At the time of the move, the Easter Bush Campus consisted of four buildings (besides the existing teaching hospitals):
Dick Vet Teaching Building
Built by Balfour Beatty, the 11,500 square metre Dick Vet Teaching Building was opened in 2011, providing accommodation for 1,200 staff and students. It is located next to the Hospital for Small Animals, enhancing clinical training for students, and includes two 200-seater lecture theatres, a library, seminar rooms, teaching and research laboratories, diagnostic facilities, and innovations such as a learning studio and learning landscape.
In 2007, the Roslin Institute merged with the University of Edinburgh to become the research arm of the Royal (Dick) School of Veterinary Studies. In 2011, the Institute moved into a new building on the Easter Bush Campus, which is shaped to resemble a pair of chromosomes. Coloured panels representing the DNA "fins" link the office and research laboratory blocks. The new building houses over 450 scientists and support staff, including Roslin researchers, other research staff from the Royal (Dick) School of Veterinary Studies, and animal scientists from the Scottish Agricultural College. The Institute seeks to tackle some of the most pressing issues in animal health and welfare and their implications for human health. It focuses on basic research, using knowledge harnessed from genome science to understand the shared biology of humans and other animals. Its specific research themes are: effective disease control and treatment through understanding of basic mechanisms controlling animal health and disease, animal welfare and sustainable use of farm animals, human health at the human-animal interface, food safety, and animal health through studies on genetic resistance to disease.
Riddell-Swan Veterinary Cancer Centre
Established following a generous donation by Minnie Riddell-Swan, and completed in 2009, the Riddell-Swan Veterinary Cancer Centre uses advanced imaging technologies to offer the most comprehensive range of cancer therapies in Europe, including surgery, chemotherapy, radiation therapy, and palliative care. Built adjacent to the Hospital for Small Animals, it houses a state of the art linear accelerator, providing radiotherapy services. It is also home to a Computerised Tomography (CT) scanner allowing for advanced imaging in small animals and horses. The Centre's mission is to improve the diagnosis, prevention and treatment of cancer in animals, and to translate research and knowledge in order to improve cancer care in people.
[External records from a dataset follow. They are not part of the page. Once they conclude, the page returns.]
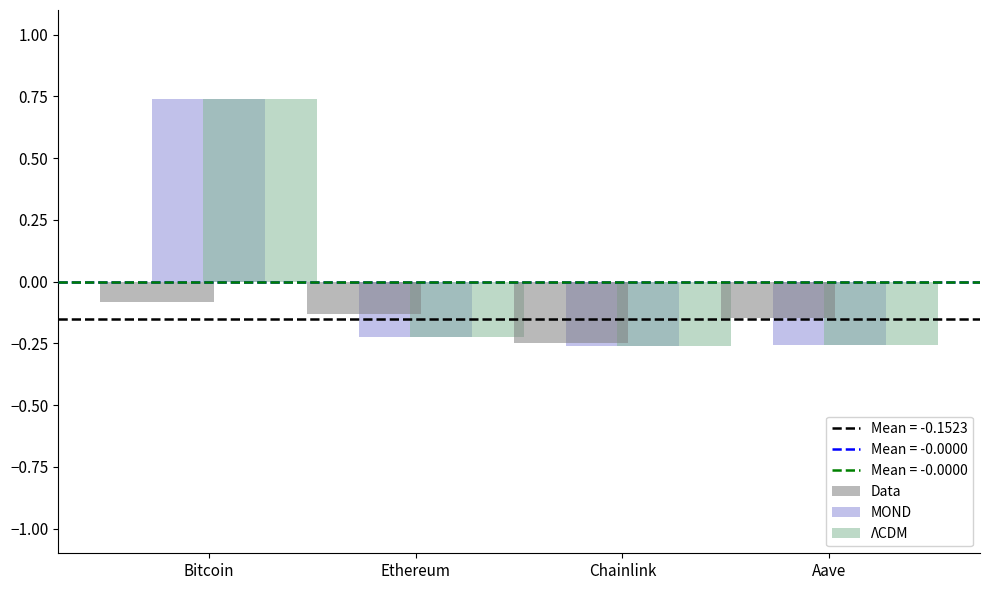

The value of Data at Chainlink is -0.4. True or false?

False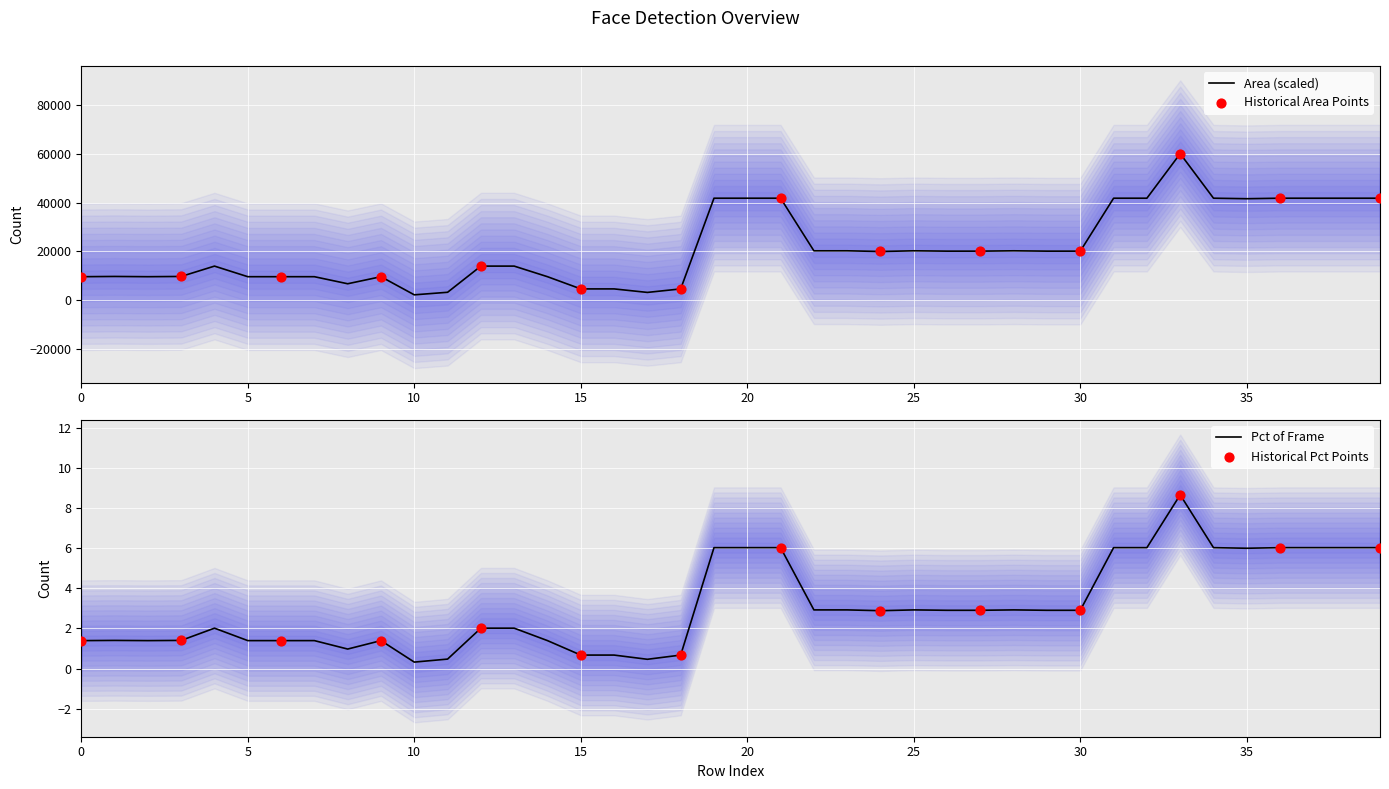

Which series contains the highest Y value?

area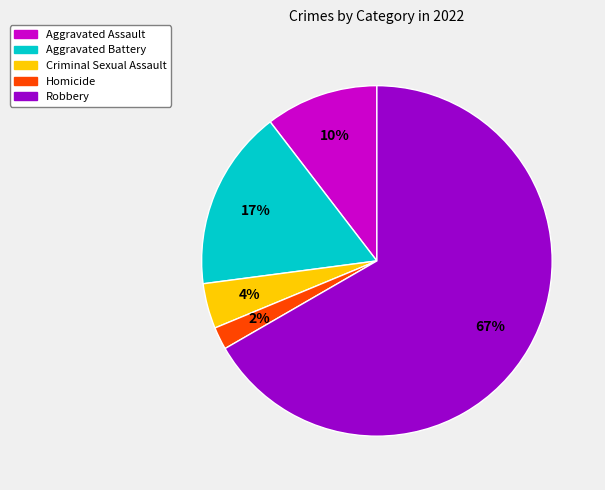

Rank the categories by value from highest to lowest.

Robbery, Aggravated Battery, Aggravated Assault, Criminal Sexual Assault, Homicide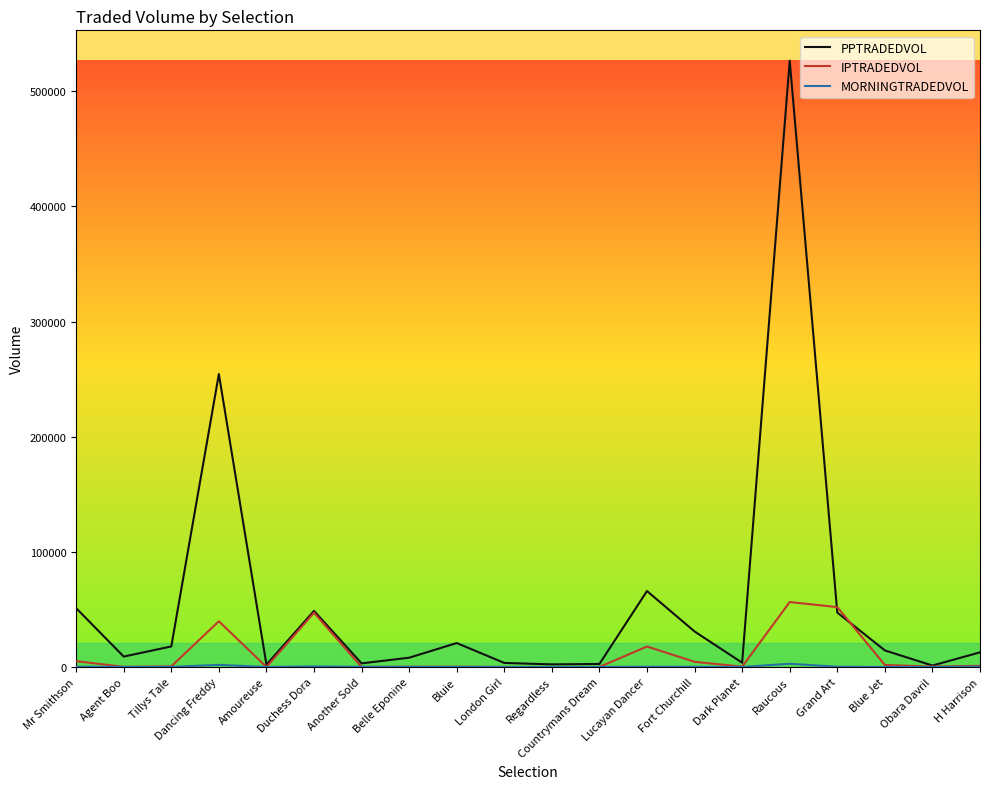

Which series changed the most between Lucayan Dancer and H Harrison?

PPTRADEDVOL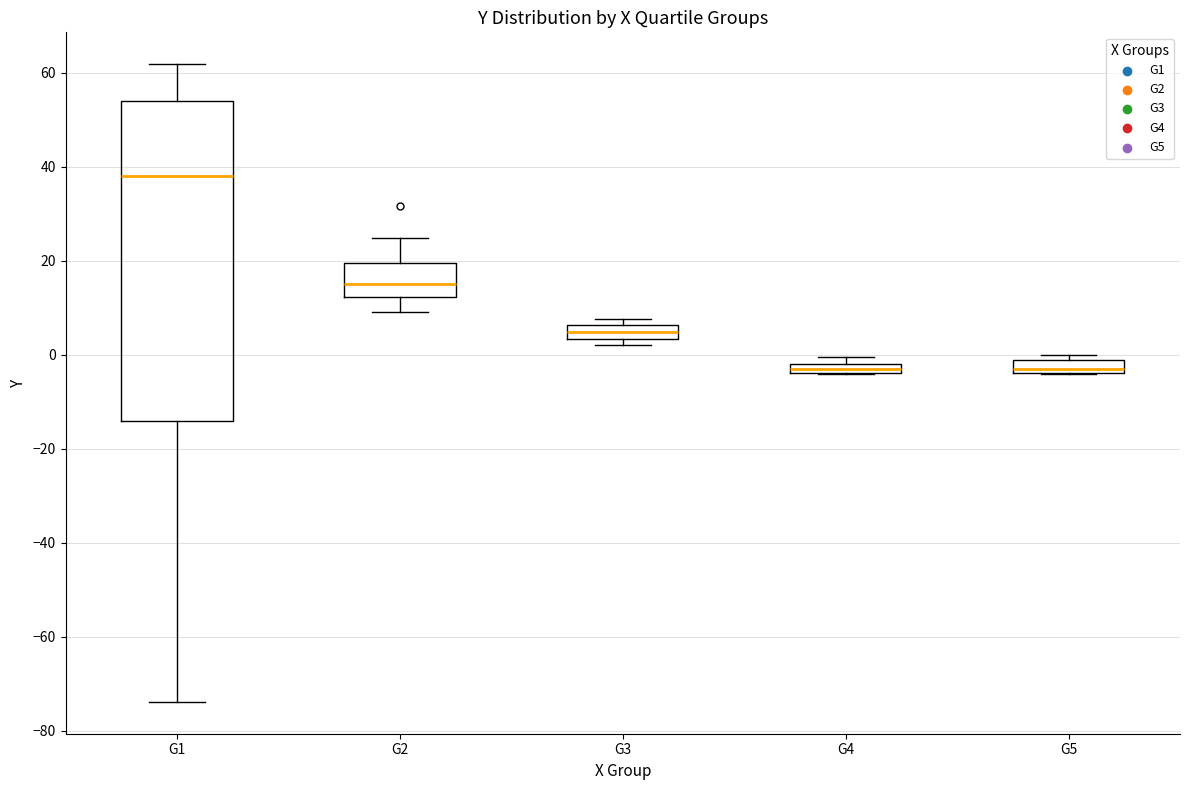

Comparing the boxes themselves (not the whiskers), which one is the tallest?

G1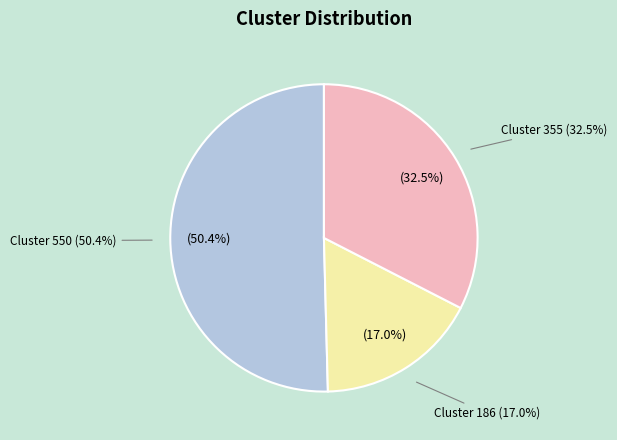

Approximately how many times larger is the value at 550 compared to 355?

1.5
Jeanne Marchig International Centre for Animal Welfare Education
The Jeanne Marchig International Centre for Animal Welfare Education was officially opened by animal philanthropist Jeanne Marchig (d. 2013) on 19 May 2011. The Centre, for which Marchig had provided significant funding, provides a hub of expertise for animal welfare education across the world. It collaborates with international partners to deliver wide ranging educational initiatives catering for different audiences and cultures. It aims to prepare students to work in different countries and address ethical concerns about the wellbeing of both working animals and wild animals in captivity.
Since the opening of the Easter Bush campus, one further building has been added, the Conventional Avian Research Unit. Completed in 2013, this brought to an end Phase 1 of the Easter Bush development. Phase 2 (2014) will see the construction of Specified Pathogen Free Avian Facility, Phase 3 (2014-2017) an Innovation and Campus Hub, an Energy Centre, and enhanced Campus Infrastructure, and Phase 4 (2017-2025) a Large Animal Clinical Facility and Large Animal Research and Imaging Centre.